**The problem**
How many lines of the items below contain the word "implement", with case counting? Reply with the number alone.

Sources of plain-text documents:
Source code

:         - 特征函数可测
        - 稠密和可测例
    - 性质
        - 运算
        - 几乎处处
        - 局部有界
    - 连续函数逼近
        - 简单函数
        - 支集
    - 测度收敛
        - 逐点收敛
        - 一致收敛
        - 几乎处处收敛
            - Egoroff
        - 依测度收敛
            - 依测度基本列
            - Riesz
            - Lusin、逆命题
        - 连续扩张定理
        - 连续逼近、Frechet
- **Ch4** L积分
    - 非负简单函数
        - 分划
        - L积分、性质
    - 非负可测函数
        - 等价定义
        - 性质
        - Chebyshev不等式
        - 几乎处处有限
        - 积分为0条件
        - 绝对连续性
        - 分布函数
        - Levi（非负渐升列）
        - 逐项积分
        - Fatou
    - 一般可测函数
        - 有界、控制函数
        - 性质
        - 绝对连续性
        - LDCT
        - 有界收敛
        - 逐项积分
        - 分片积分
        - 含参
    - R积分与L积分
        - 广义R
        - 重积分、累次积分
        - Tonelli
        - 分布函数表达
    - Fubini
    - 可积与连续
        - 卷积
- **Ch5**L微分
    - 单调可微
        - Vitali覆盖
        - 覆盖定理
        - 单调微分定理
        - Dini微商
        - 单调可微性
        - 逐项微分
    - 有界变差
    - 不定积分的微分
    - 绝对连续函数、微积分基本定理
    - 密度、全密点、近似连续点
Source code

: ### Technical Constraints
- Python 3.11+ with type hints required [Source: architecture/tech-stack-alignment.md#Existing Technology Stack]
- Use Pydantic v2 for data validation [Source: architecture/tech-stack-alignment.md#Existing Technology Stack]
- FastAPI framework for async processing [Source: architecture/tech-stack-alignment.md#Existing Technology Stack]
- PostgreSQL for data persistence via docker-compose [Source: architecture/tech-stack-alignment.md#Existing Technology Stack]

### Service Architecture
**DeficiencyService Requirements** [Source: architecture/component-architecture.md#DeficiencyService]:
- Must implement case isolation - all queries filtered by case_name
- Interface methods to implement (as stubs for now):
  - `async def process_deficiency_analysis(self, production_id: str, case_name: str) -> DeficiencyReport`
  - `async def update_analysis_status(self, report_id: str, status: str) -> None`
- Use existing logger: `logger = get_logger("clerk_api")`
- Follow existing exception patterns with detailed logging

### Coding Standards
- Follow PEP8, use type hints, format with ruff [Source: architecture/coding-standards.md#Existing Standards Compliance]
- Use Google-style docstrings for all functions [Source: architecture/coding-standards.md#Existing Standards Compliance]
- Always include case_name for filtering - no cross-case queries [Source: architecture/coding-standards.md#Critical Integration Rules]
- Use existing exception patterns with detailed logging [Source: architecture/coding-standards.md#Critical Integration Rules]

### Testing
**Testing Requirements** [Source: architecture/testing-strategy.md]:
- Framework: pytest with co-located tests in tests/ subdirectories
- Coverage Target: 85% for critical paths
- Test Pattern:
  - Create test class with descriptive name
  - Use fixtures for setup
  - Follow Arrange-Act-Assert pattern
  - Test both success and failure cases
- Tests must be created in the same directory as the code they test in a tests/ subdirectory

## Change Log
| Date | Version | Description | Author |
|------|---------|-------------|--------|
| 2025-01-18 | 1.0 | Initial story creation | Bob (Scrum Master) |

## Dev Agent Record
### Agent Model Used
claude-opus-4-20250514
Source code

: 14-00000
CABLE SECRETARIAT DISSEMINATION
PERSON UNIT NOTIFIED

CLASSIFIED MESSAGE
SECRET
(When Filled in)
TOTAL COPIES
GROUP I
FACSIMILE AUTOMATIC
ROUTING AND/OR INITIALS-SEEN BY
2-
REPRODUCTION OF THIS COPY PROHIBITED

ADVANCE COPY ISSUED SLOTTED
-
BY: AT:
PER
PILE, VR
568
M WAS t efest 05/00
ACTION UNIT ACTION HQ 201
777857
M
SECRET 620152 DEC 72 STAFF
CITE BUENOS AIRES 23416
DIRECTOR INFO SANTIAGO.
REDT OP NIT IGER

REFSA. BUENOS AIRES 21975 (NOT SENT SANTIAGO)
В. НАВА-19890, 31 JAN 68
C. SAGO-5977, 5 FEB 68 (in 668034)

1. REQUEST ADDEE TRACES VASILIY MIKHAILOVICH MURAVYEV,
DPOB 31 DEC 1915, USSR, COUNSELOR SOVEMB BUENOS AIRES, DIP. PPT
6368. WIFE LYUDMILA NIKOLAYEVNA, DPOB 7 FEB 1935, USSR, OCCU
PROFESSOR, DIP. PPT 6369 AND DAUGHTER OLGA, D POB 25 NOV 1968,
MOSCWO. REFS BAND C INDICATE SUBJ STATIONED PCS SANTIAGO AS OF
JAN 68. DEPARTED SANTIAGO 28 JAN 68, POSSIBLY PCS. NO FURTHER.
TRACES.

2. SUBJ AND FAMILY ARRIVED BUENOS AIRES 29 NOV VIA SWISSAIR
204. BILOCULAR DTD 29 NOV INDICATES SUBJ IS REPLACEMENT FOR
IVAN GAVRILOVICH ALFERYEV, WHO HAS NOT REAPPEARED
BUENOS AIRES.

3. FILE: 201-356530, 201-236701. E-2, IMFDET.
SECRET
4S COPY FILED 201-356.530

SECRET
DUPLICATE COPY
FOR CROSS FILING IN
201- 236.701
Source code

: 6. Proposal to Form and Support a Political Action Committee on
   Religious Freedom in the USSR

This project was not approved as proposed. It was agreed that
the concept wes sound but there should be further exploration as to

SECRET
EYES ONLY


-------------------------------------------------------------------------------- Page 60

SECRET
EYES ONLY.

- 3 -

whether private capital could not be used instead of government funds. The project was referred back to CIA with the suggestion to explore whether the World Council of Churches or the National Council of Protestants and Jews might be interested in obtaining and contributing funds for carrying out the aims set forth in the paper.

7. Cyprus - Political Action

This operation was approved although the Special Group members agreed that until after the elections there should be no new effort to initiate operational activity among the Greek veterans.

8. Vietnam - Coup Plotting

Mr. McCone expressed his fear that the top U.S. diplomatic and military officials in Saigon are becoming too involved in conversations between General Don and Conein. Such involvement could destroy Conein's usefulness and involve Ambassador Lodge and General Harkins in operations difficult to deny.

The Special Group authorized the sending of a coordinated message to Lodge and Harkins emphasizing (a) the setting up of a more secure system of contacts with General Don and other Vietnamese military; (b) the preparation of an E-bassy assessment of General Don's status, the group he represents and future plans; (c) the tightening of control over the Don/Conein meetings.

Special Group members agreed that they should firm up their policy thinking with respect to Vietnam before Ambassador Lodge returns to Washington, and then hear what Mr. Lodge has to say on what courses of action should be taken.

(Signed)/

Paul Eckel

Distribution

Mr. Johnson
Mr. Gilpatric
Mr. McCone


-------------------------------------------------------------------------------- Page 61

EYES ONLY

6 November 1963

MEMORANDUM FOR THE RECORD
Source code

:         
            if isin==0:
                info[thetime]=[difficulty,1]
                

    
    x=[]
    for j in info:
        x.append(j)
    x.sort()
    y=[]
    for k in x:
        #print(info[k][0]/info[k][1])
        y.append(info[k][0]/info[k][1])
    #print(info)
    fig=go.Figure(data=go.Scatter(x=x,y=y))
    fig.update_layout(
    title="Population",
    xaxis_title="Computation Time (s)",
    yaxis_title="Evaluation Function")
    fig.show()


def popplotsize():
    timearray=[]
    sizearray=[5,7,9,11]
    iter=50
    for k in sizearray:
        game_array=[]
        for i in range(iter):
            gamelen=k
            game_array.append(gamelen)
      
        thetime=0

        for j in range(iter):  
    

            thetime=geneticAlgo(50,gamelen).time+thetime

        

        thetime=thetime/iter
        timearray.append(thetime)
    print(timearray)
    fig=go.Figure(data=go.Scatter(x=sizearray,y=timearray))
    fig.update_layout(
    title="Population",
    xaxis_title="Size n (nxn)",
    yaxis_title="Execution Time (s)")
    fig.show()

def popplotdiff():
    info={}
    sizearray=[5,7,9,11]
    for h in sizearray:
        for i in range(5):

**Completed exercise**
2